Hi Charles. Thanks so much for the reply.

We are in fact expecting 100k's of fields per index. We expect 100's of fields per customer and ~100k's customers. While any individual document will probably have a less than 50 of those fields. We had been planning on using a single multi-tenant ES cluster/index. Which is why we turned to nested to avoid mapping explosion over the dynamic fields approaches.

I'm curious what problems you think we'll hit with nested if we continue down this path. We have some lucene experts (in the Solr space) in house and they felt like this nested approach would probably be workable from a lucene standpoint, but I'm curious if there are ES landmines that we might trigger.

OK, I checked some more, the gist of feedback was "if it’s the only way to handle mappings explosion I guess so.."

What this means is, it might be a case where Nested could work for you. The thing to be aware of here is nested causes fixed_bitset_cache usage so at huge document scale all the heap will be used by tracking whats the main doc and the nested special docs, for each nested object you need one in the doc

Lastly a rough idea, is as long as they stay under billions of docs you might make it...

However, be aware the feedback I got was this lack of schema really hurts when you have to be ready to handle anything.

Most likely it’s not going to be fast and it’s going to not compress well on disk.

It would be much better to try to force a schema, rather than allow this kind of schema explosion.
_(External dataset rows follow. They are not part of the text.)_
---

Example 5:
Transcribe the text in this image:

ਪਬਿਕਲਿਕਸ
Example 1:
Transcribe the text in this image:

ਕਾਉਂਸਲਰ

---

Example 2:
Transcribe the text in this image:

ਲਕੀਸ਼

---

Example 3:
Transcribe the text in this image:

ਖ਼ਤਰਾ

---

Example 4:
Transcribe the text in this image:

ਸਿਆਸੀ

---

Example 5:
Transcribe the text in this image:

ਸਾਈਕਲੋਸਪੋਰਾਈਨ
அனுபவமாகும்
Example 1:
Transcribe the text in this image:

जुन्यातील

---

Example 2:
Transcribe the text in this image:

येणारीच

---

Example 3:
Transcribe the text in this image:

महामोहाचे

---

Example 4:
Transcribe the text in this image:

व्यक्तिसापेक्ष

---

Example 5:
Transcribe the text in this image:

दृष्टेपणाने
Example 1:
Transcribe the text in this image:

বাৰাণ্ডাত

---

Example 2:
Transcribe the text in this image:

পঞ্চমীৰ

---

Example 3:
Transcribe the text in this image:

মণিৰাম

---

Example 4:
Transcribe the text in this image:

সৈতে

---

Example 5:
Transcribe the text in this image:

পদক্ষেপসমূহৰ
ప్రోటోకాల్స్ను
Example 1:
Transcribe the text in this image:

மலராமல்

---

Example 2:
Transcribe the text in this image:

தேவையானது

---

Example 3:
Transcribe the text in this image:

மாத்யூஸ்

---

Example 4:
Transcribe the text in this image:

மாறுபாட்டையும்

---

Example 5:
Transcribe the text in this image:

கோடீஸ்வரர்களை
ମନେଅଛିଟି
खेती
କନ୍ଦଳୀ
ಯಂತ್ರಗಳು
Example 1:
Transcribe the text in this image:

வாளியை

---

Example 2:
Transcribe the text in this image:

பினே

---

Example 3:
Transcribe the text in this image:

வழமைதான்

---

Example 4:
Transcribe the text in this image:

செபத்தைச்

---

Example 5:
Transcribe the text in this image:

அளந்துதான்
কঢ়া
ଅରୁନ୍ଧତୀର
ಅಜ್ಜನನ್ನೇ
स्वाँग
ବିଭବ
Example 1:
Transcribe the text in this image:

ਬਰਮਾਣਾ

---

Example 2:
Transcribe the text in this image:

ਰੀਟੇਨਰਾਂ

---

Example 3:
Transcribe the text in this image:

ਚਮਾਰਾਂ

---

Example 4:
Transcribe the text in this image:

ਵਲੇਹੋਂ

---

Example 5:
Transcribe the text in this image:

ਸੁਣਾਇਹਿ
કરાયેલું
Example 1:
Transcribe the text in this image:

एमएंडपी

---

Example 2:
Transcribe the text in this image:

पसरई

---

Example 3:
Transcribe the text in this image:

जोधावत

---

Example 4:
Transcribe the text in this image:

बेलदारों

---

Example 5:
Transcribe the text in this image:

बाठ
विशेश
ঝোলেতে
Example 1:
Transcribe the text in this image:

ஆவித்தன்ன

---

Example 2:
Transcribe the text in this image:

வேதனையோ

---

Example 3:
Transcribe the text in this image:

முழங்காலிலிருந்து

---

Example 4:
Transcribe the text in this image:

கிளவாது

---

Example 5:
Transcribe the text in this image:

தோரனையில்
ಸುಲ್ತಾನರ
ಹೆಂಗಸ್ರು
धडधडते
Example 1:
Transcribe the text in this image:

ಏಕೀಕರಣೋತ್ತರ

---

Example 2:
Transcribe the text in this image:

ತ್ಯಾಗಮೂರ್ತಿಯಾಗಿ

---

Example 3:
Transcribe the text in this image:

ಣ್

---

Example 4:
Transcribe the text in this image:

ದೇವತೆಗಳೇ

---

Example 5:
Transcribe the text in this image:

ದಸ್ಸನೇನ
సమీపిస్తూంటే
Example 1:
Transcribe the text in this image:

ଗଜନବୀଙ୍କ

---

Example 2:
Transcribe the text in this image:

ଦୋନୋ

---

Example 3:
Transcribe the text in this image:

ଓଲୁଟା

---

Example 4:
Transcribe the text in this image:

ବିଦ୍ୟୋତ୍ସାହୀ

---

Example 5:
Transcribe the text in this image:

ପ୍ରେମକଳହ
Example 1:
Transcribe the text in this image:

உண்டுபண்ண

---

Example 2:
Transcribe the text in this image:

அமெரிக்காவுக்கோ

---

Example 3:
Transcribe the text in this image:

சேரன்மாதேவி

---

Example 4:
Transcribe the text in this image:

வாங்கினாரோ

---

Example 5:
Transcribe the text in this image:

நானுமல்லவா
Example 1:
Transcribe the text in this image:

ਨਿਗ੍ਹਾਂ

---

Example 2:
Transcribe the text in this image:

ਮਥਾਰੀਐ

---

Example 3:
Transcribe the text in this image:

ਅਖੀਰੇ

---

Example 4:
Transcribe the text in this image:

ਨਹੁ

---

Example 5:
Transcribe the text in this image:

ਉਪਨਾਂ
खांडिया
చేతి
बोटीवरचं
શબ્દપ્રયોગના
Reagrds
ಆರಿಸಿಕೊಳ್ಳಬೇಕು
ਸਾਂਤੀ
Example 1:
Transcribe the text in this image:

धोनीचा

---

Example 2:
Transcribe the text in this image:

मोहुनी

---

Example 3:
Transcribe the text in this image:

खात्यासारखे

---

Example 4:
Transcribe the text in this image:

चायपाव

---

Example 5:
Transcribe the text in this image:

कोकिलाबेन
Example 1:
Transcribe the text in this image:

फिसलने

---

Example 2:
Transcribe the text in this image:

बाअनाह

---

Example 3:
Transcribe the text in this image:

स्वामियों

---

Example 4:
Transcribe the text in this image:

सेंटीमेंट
My assumption was that there'd be some amount of schema under the covers to assist with compression and performance (e.g. dateFields_typeKey, dateFields_fieldKey, dateFields_value) would be the 3 underlying fields tied to a doc_id and parent doc_id under the covers to allow for fairly scalable filters, intersections, and sorts) over these seemingly unstructured values.

Is that actually the way this works or does it do something with worse latency @ scale?